MODEL_PATH = f"{ARTIFACT_PREFIX}/model.pt"
model_blob = bucket.blob(MODEL_PATH)
model_bytes = model_blob.download_as_bytes()
# load from bytes
model_pt = io.BytesIO(model_bytes)
# rebuild model and load weights
state = torch.load(model_pt, map_location="cpu")
m = TitanicNet()
m.load_state_dict(state)
m.eval(); # set model to eval mode
# -----------------
# ALT: download copy of model into VM (costs extra storage)
# -----------------
# # Copy model.pt from GCS (replace RUN_ID with your run folder)
# !gsutil cp {ARTIFACT_DIR}/model/model.pt /home/jupyter/model_vertex.pt
# !ls
# # rebuild model and load weights
# m = TitanicNet()
# state = torch.load("/home/jupyter/model_vertex.pt", map_location="cpu")
# m.load_state_dict(state)
# m.eval()
PYTHON
# get predictions
with torch.no_grad():
probs = m(X_val_t).squeeze(1) # [N], sigmoid outputs in (0,1)
preds_t = (probs >= 0.5).long() # threshold at 0.5 -> class label 0/1
correct = (preds_t == y_val_t).sum().item()
acc = correct / y_val_t.shape[0]
print(f"Vertex model val accuracy: {acc:.4f}")
GPU tips: - On small problems, GPU startup/transfer overhead can erase speedups—benchmark before you scale. - Stick to a single replica unless your batch sizes and dataset really warrant data parallelism.

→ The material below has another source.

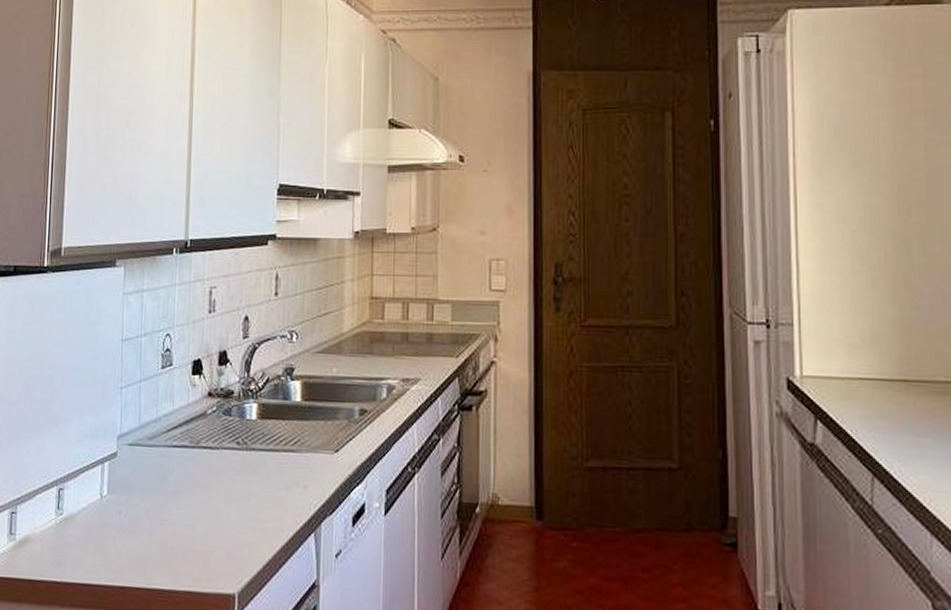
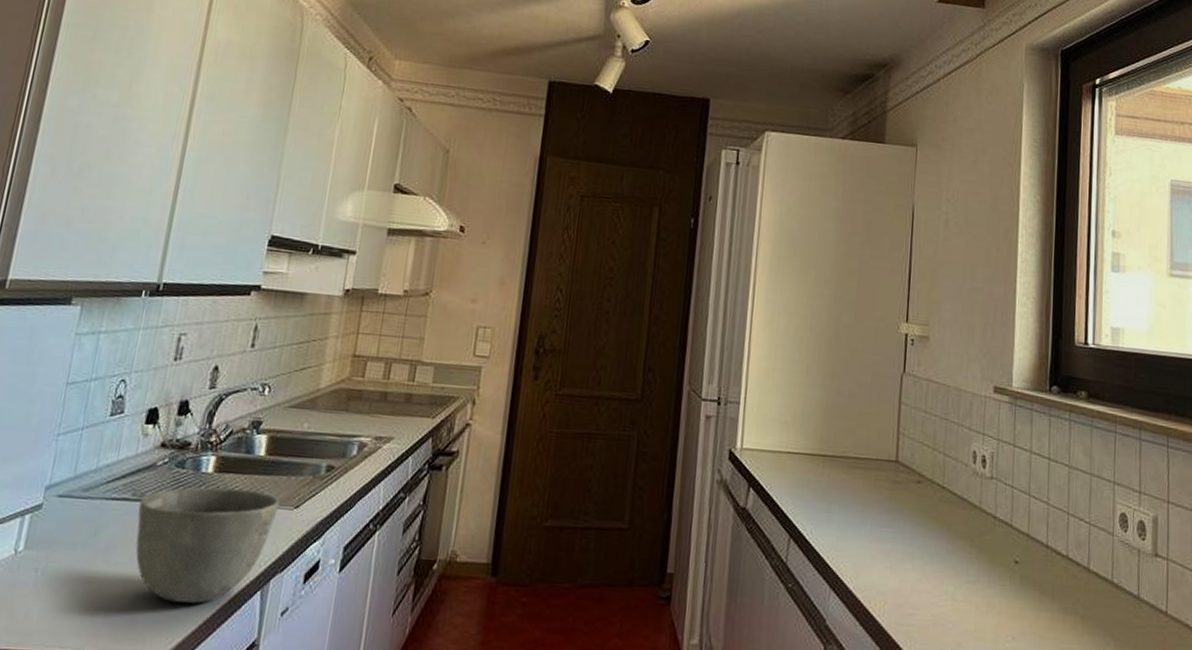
bowl: none [196,433,320,545] -> present [135,486,280,604]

Distributed training (when to consider)
- Data parallelism (DDP) helps when a single GPU is saturated by batch size/throughput. For most workshop‑scale models, a single machine/GPU is simpler and cheaper.

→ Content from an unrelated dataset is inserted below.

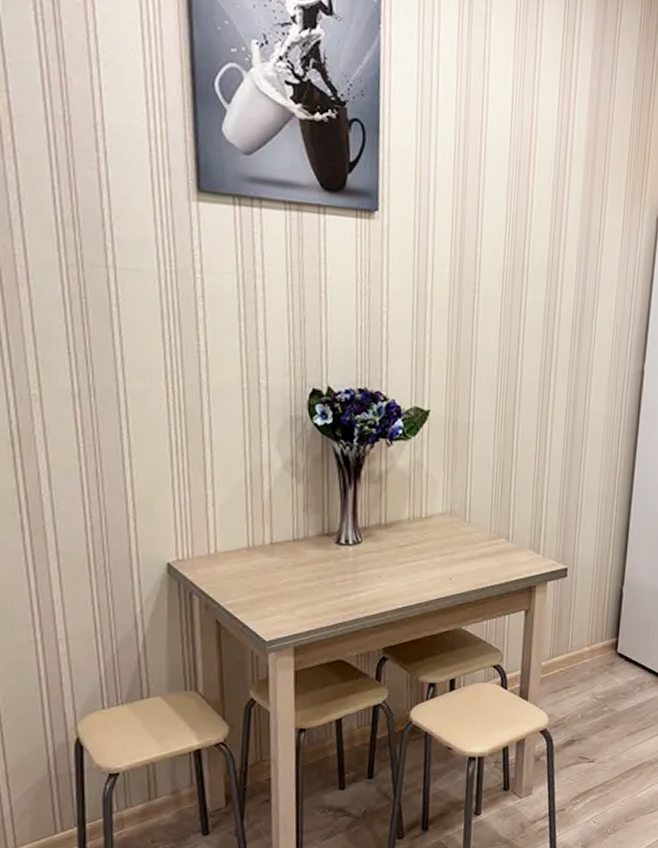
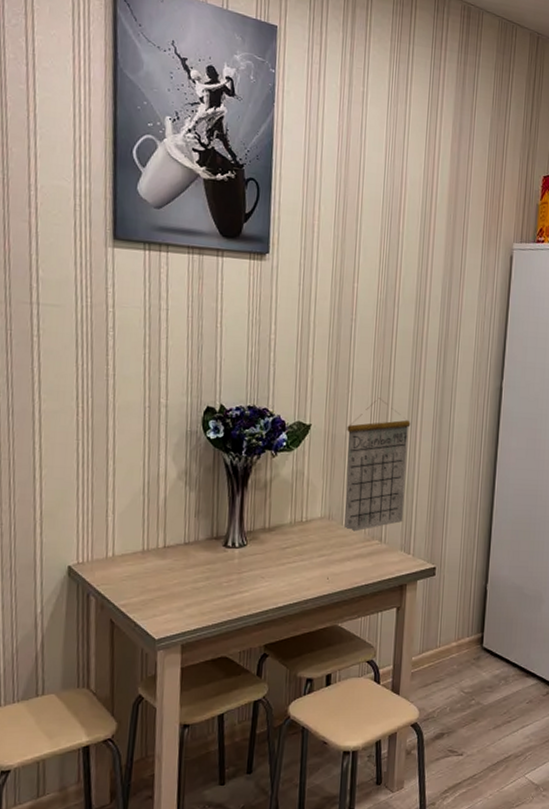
calendar: none [468,381,541,530] -> present [344,398,411,533]

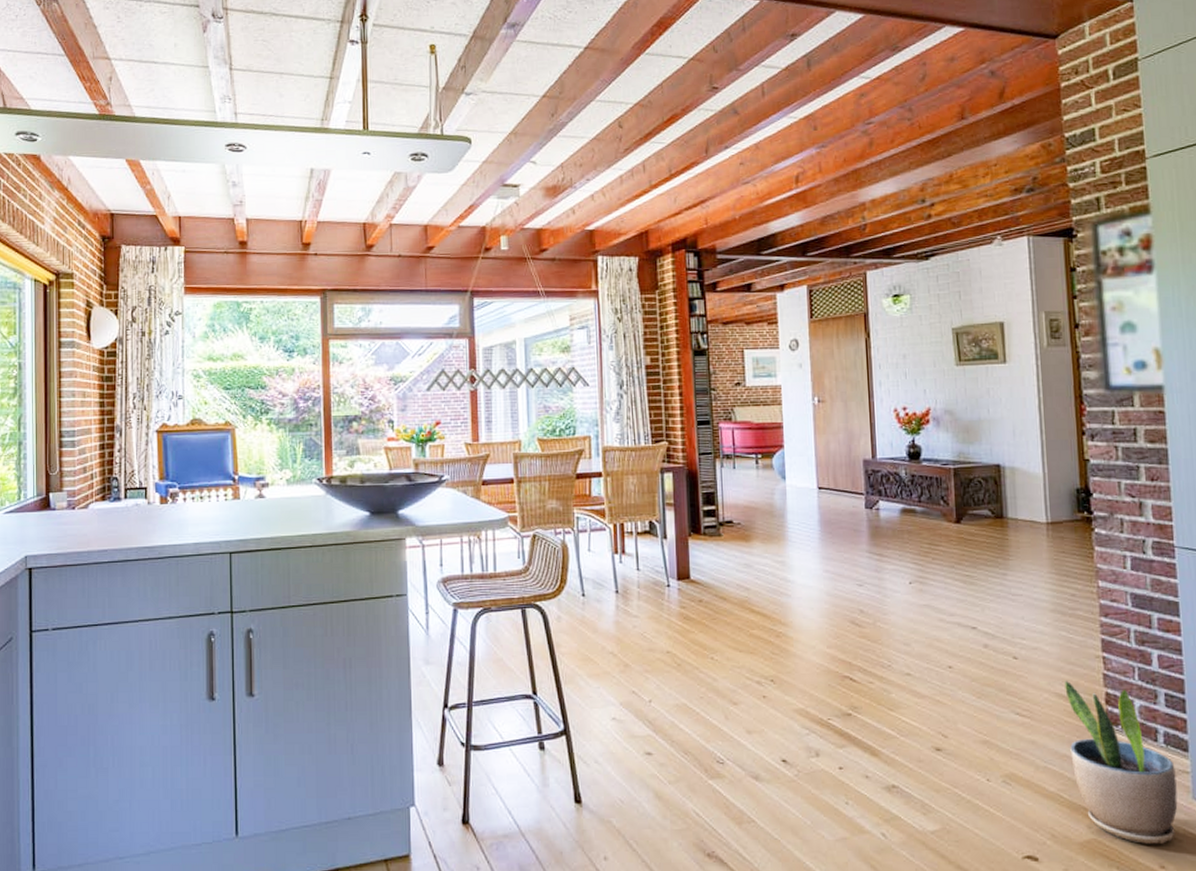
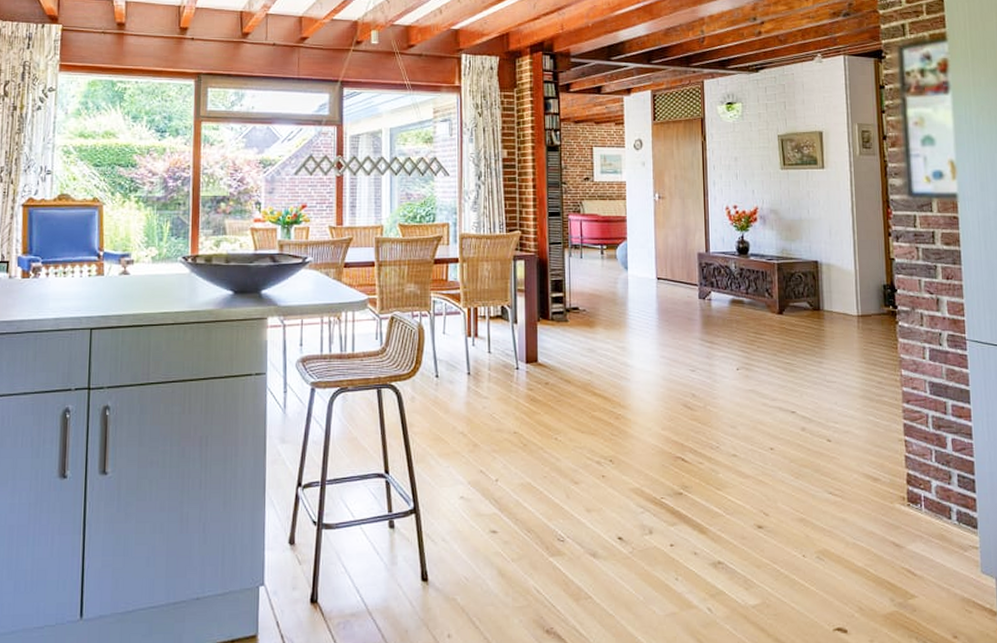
potted plant: present [1065,680,1178,844] -> none [872,461,968,615]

- Model parallelism is for very large networks that don’t fit on one device—overkill for this lesson.
Additional resources
To learn more about PyTorch and Vertex AI integrations, visit the docs: docs.cloud.google.com/vertex-ai/docs/start/pytorch
- Use CustomTrainingJob with a prebuilt PyTorch
container; let your script control outputs via
--model_out. - Keep artifacts together (model, metrics, history, log) in one folder for reproducibility.
-
.npzspeeds up loading and plays nicely with PyTorch. - Start on CPU for small datasets; use GPU only when profiling shows a clear win.
- Skip
base_output_dirunless you specifically want Vertex’s default run directory; staging bucket is just for the SDK packaging tarball.